I'd appreciate any help here, I'm just kind of shooting in the dark with the above statements. Thank you!

 watson December 19th, 2011 05:22 PM

Re: Characterization of nonsolvable groups

Quote:
 Originally Posted by laurence Would it be enough to say that a group $G$ is not solvable if and only if it is nonabelian and has a simple subgroup perhaps?
So I just want to comment on what I posted above, I'm pretty sure one or both of the above implications is not true or not sufficient, but I'm unsure on how to approach it. Thank you for any input! What I'm really looking for is one or more ways to characterize nonsolvable groups.

 Peter December 30th, 2011 07:25 AM

Re: Characterization of nonsolvable groups

Well clearly if a group contains a nonabelian simple subgroup, it is nonsolveable. But I'm pretty sure that the other implication is wrong: From the definition of solveable one gets without problems: A group is nonsolvable if and only if it contains a subgroup, which has a nonabelian simple quotient. The two extreme cases, where the group contains a nonabelian simple subgroup or where it has a nonabelian simple quotient probably not enough.

Examples tend to be complicated, as most small groups are solveable.
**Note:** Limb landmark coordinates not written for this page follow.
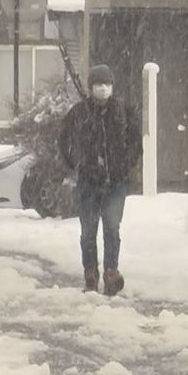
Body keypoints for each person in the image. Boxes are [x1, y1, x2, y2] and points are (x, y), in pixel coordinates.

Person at [58, 64, 142, 295]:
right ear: (91, 87)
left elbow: (135, 142)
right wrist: (77, 165)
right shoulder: (79, 113)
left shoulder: (124, 112)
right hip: (88, 183)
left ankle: (111, 271)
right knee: (88, 231)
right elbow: (64, 140)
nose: (103, 89)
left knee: (112, 228)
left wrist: (124, 165)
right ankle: (90, 274)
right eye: (98, 85)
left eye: (106, 84)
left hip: (116, 183)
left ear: (112, 86)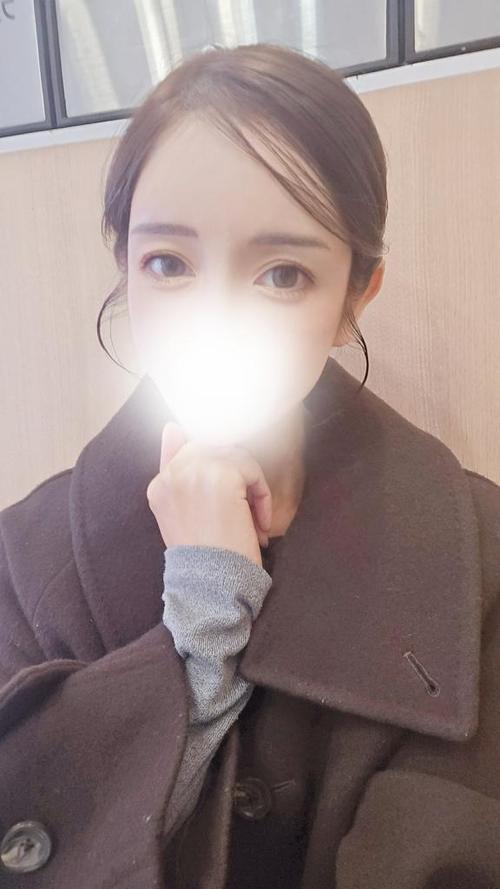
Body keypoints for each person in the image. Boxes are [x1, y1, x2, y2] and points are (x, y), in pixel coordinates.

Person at [1, 41, 500, 889]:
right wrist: (201, 624)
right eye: (169, 263)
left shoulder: (478, 560)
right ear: (124, 266)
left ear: (354, 299)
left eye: (282, 273)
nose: (217, 319)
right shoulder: (24, 559)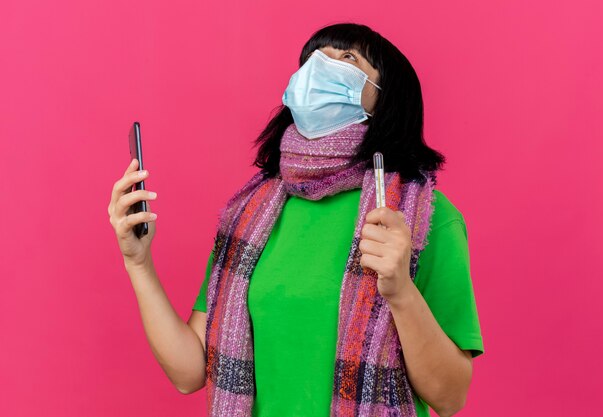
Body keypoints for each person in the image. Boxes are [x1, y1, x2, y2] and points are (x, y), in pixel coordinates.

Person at [109, 22, 484, 417]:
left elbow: (450, 396)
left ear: (386, 99)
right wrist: (138, 262)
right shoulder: (248, 218)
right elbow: (188, 371)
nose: (320, 68)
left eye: (347, 58)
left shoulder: (426, 219)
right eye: (313, 59)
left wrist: (402, 293)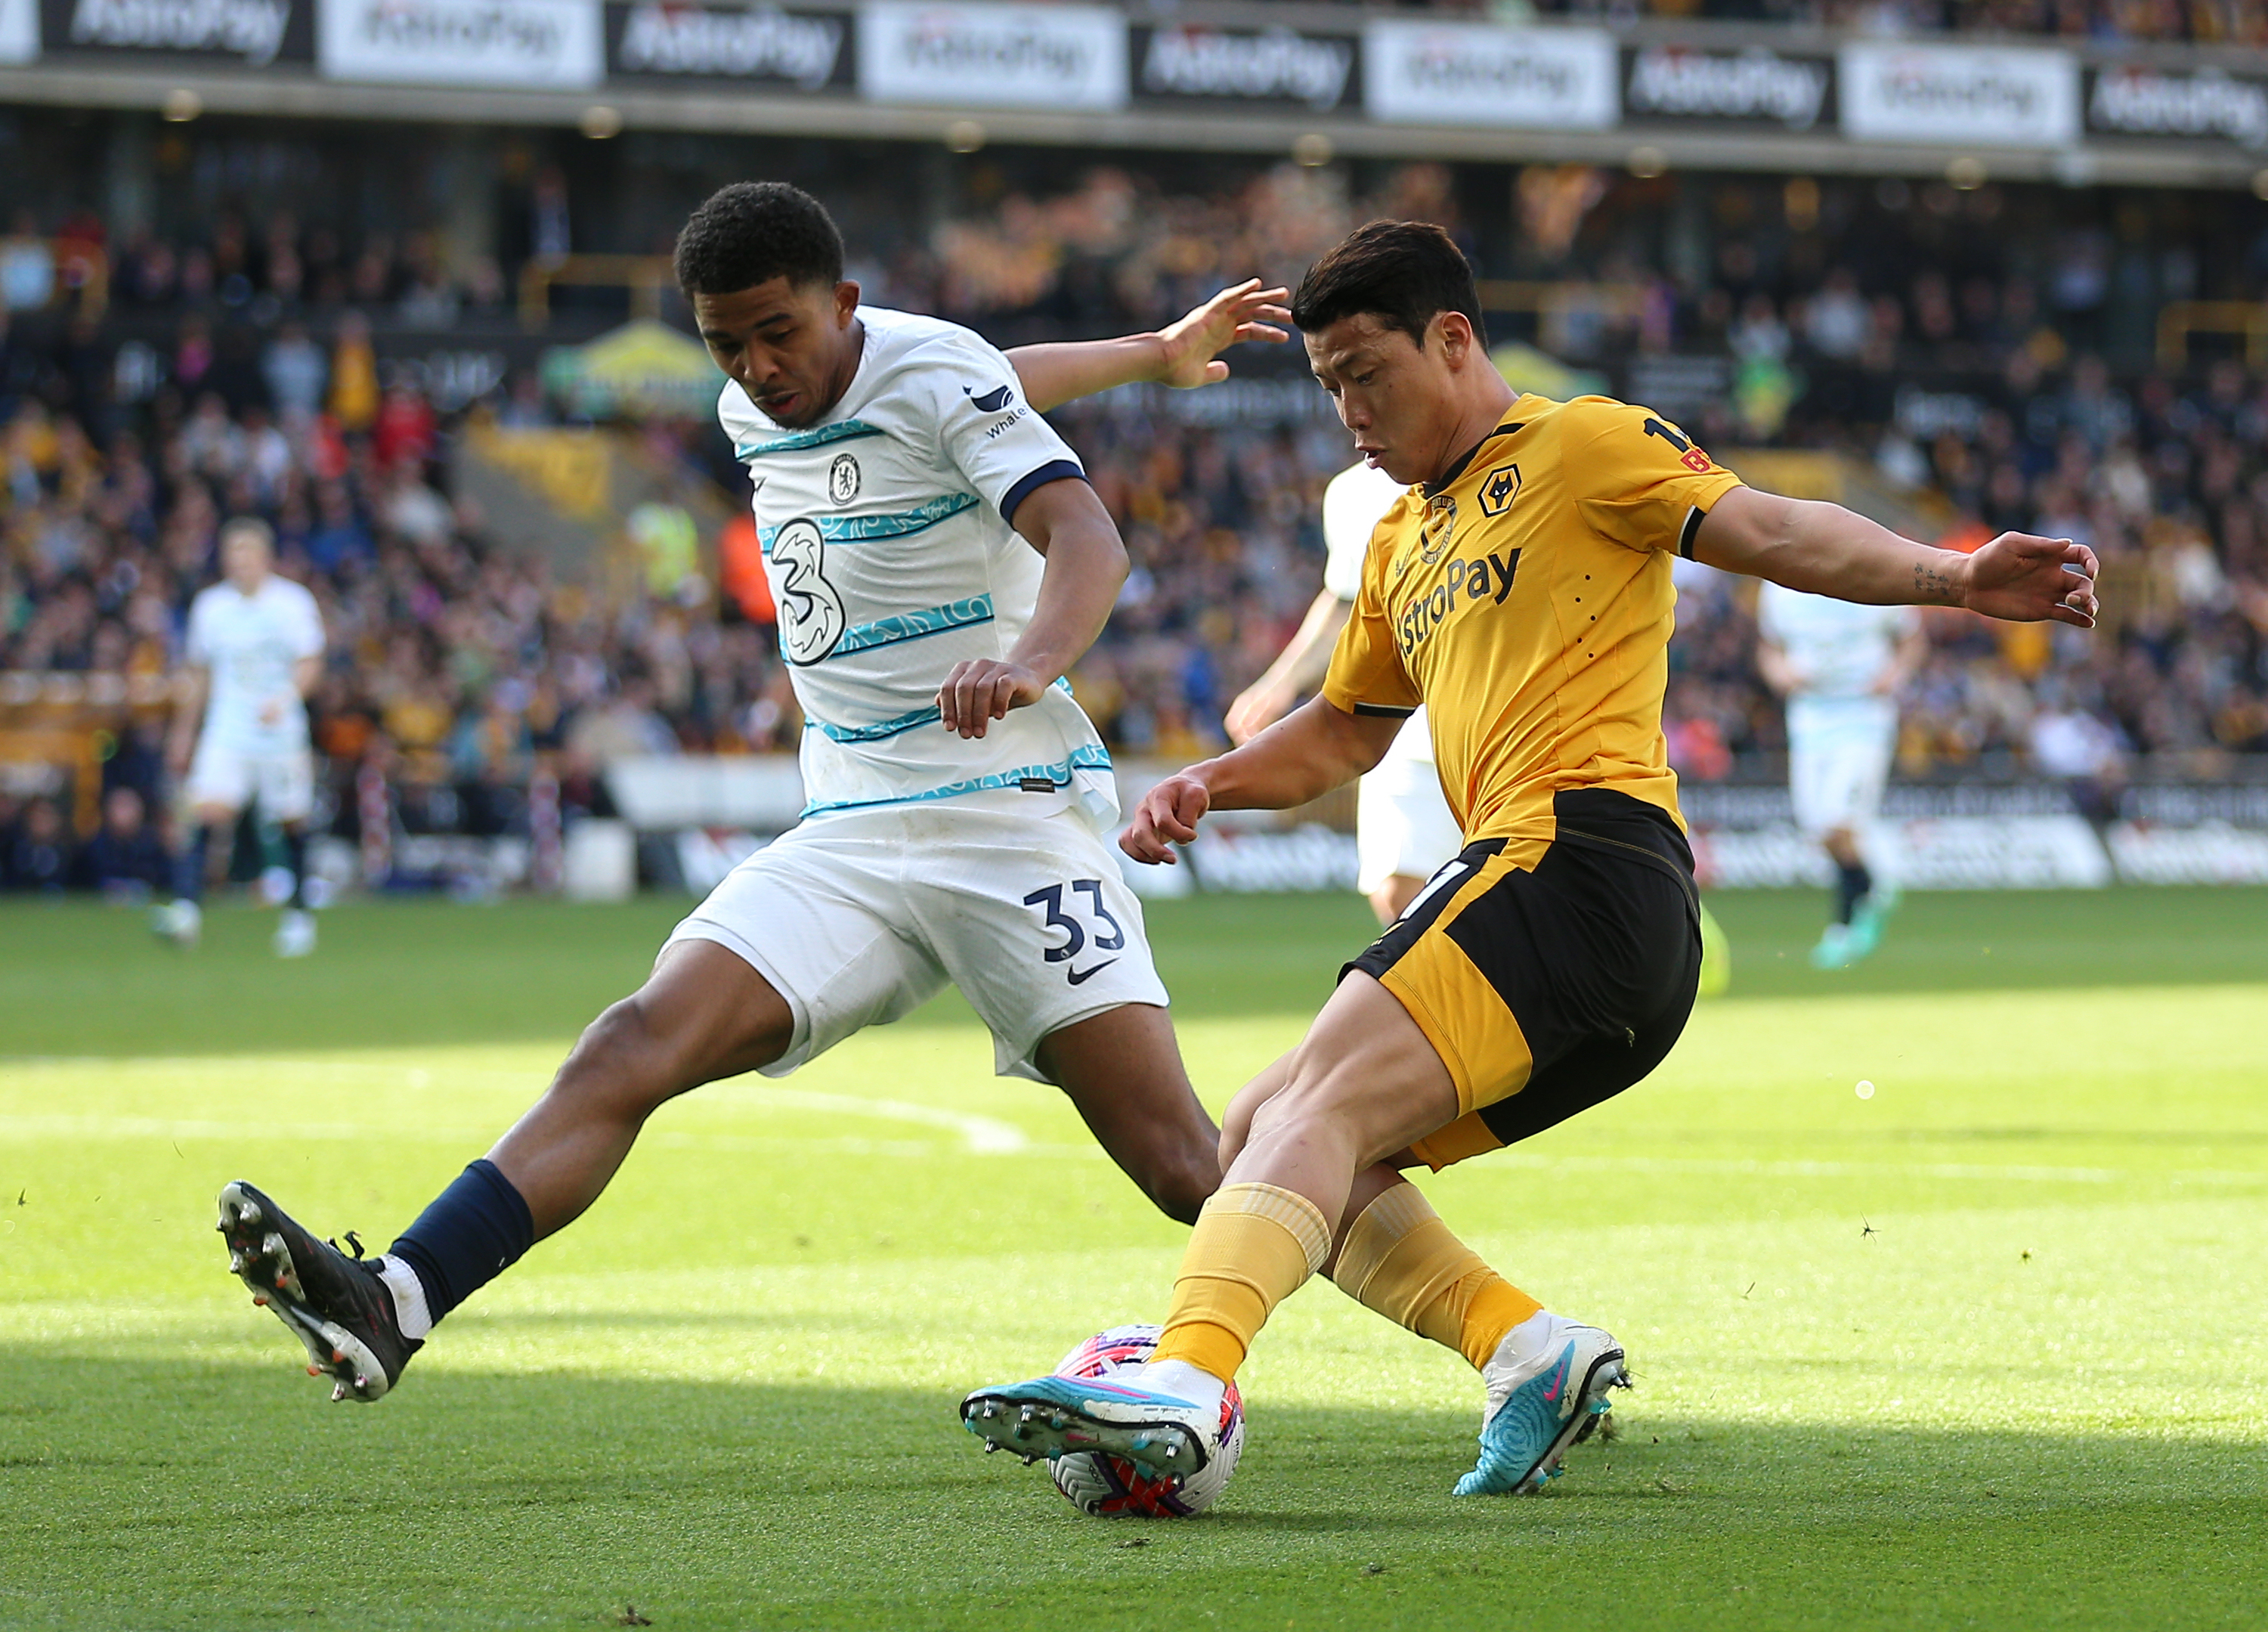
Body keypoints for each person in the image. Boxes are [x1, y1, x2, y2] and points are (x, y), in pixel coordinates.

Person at [962, 221, 2096, 1497]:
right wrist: (1209, 783)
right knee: (1262, 1129)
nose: (1348, 409)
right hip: (1565, 918)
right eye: (1328, 384)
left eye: (1365, 372)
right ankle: (1529, 1349)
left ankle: (1183, 1371)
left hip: (1581, 856)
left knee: (1315, 1100)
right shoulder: (1400, 537)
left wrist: (1951, 578)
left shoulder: (1583, 443)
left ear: (1453, 338)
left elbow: (1771, 529)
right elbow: (1343, 730)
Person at [212, 182, 1295, 1407]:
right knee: (631, 1040)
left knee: (1180, 1163)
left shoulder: (930, 369)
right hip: (850, 827)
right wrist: (1151, 355)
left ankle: (1506, 1335)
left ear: (844, 302)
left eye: (778, 333)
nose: (757, 366)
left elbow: (1087, 535)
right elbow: (997, 373)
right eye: (727, 342)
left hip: (1009, 814)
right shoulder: (753, 399)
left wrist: (1029, 661)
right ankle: (393, 1300)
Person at [1227, 460, 1457, 924]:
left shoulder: (1508, 457)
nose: (1353, 409)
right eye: (1336, 390)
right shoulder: (1352, 492)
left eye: (1366, 383)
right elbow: (1347, 599)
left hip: (1504, 719)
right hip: (1400, 724)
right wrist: (1280, 683)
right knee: (1399, 897)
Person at [153, 517, 326, 957]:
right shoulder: (211, 607)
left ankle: (298, 916)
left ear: (266, 557)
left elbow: (310, 662)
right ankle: (187, 910)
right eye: (233, 552)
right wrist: (183, 734)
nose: (239, 561)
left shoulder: (291, 603)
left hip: (280, 734)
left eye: (247, 552)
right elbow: (200, 674)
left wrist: (285, 700)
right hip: (227, 732)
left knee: (291, 823)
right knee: (207, 813)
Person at [1755, 581, 1926, 968]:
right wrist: (1779, 673)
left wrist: (1894, 675)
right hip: (1809, 720)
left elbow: (1912, 638)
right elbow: (1769, 647)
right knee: (1816, 827)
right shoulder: (1779, 588)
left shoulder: (1867, 573)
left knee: (1837, 821)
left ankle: (1846, 923)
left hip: (1863, 716)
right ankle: (1875, 882)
I think the symmetric group on 5 Elements should be the smallest nonsolveable group without a nonabelian simple quotient. To see that your original conjecture is not true, I would try to find a nonsplit extension of the alternating group A_5 with a solveable group. With more time i might be able to check that one exits using group cohomology, however, that is not constructive and it would be hard, to write it down.

I would guess that there are examples of nonsolveable groups that have neither a nonabelian simple subgroup nor such a quotient, but examples will be hard to construct.

These are just my thoughts, I hope they help a little. For more specific advise just ask again.